[SUBMARINE CABLES.]
THEIR MANUFACTURE.
Twenty-seven years ago the first submarine cable was laid across the Strait of Dover. This was a single copper wire covered in gutta-percha, which parted next day; and the first practicable submarine cable was laid in 1851, on the same route. Since then the progress of ocean telegraphy has been extraordinary; no fewer than six cables spanning the Atlantic bed—five to North America (although these are not all working), and one to South America by way of Madeira and Pernambuco. And so extensive is the already existing network of foreign cables, that when Asia is united to America by cabling the Pacific, the electric girdle round the world will be complete from east to west, as it now is between north and south.
In this great development of telegraphy our countrymen have unquestionably furnished both the lion's share of the work and the capital. The cables have nearly all been manufactured in London, which is the headquarters of telegraphy.

WORK ORDER A:
According to the text on submarine cables, in which year was the first practicable submarine cable laid?
WORK ORDER B:
Extend the text on submarine cables, beginning after its final sentence about London as the headquarters of telegraphy.
The listing that follows is not required for any of this work.

DATA SHOWN:
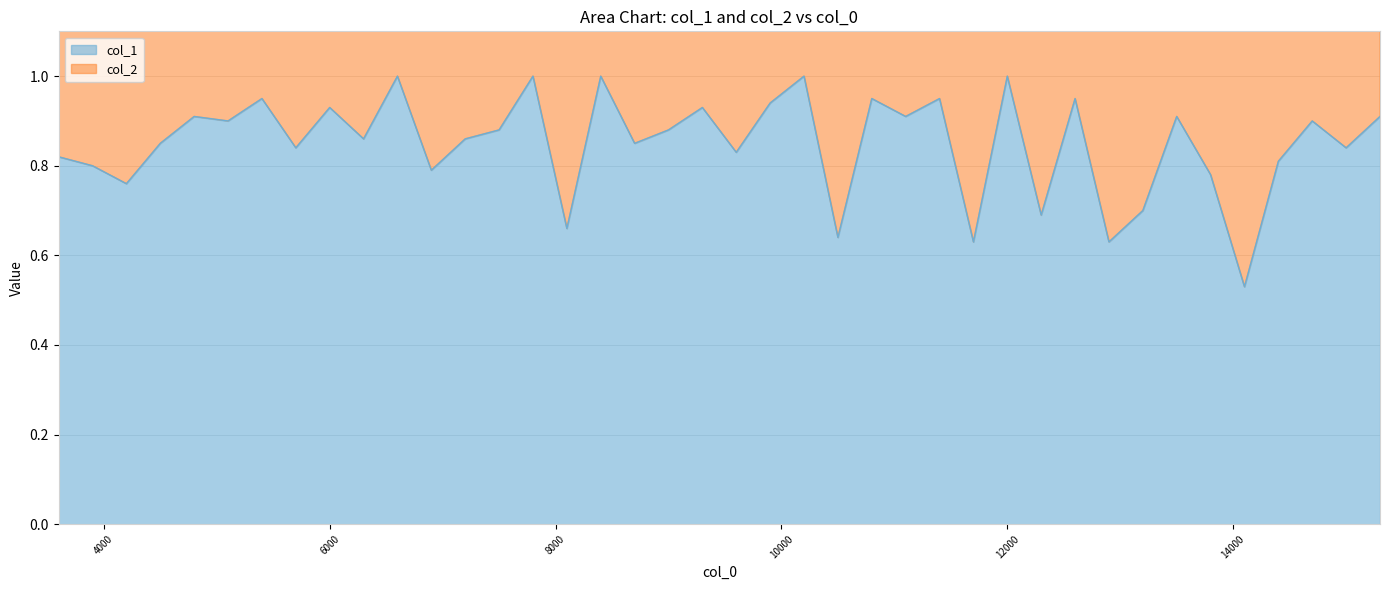

What is the change in value from 12600.1 to 15000.1?

-0.1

TASK RESULT A:
1851

TASK RESULT B:
The principal parts of a submarine cable are: the conductor; the insulator; and the protector or sheathing. The conductor, as its name implies, is the wire which conducts or conveys the electric current from one place to another. It corresponds to the iron wire of our ordinary open air or land lines of telegraph. Along this wire, as is well known, the current from the battery at the station from which the message is being sent travels to the station receiving the message, where it passes to the earth, and appears to return through the earth to the battery again; thus completing its circuit. There are two distinct parts of the circuit which the current has to traverse—namely, the outgoing part, represented by the wire or conductor; and the return part, represented by the earth itself; and inasmuch as these two parts must be kept distinct and apart throughout their length, the wire which is laid along the earth's surface must be kept apart from the earth, to secure which the conductor is entirely surrounded with an insulator. In land lines, erected on posts overhead, the wire is separated or insulated from the earth by the air, which is, when dry, the most perfect insulator known; and at the points of support, contact with the earth is prevented by the use of porcelain, stoneware, or vulcanite 'insulators,' to which the conducting wire is fastened.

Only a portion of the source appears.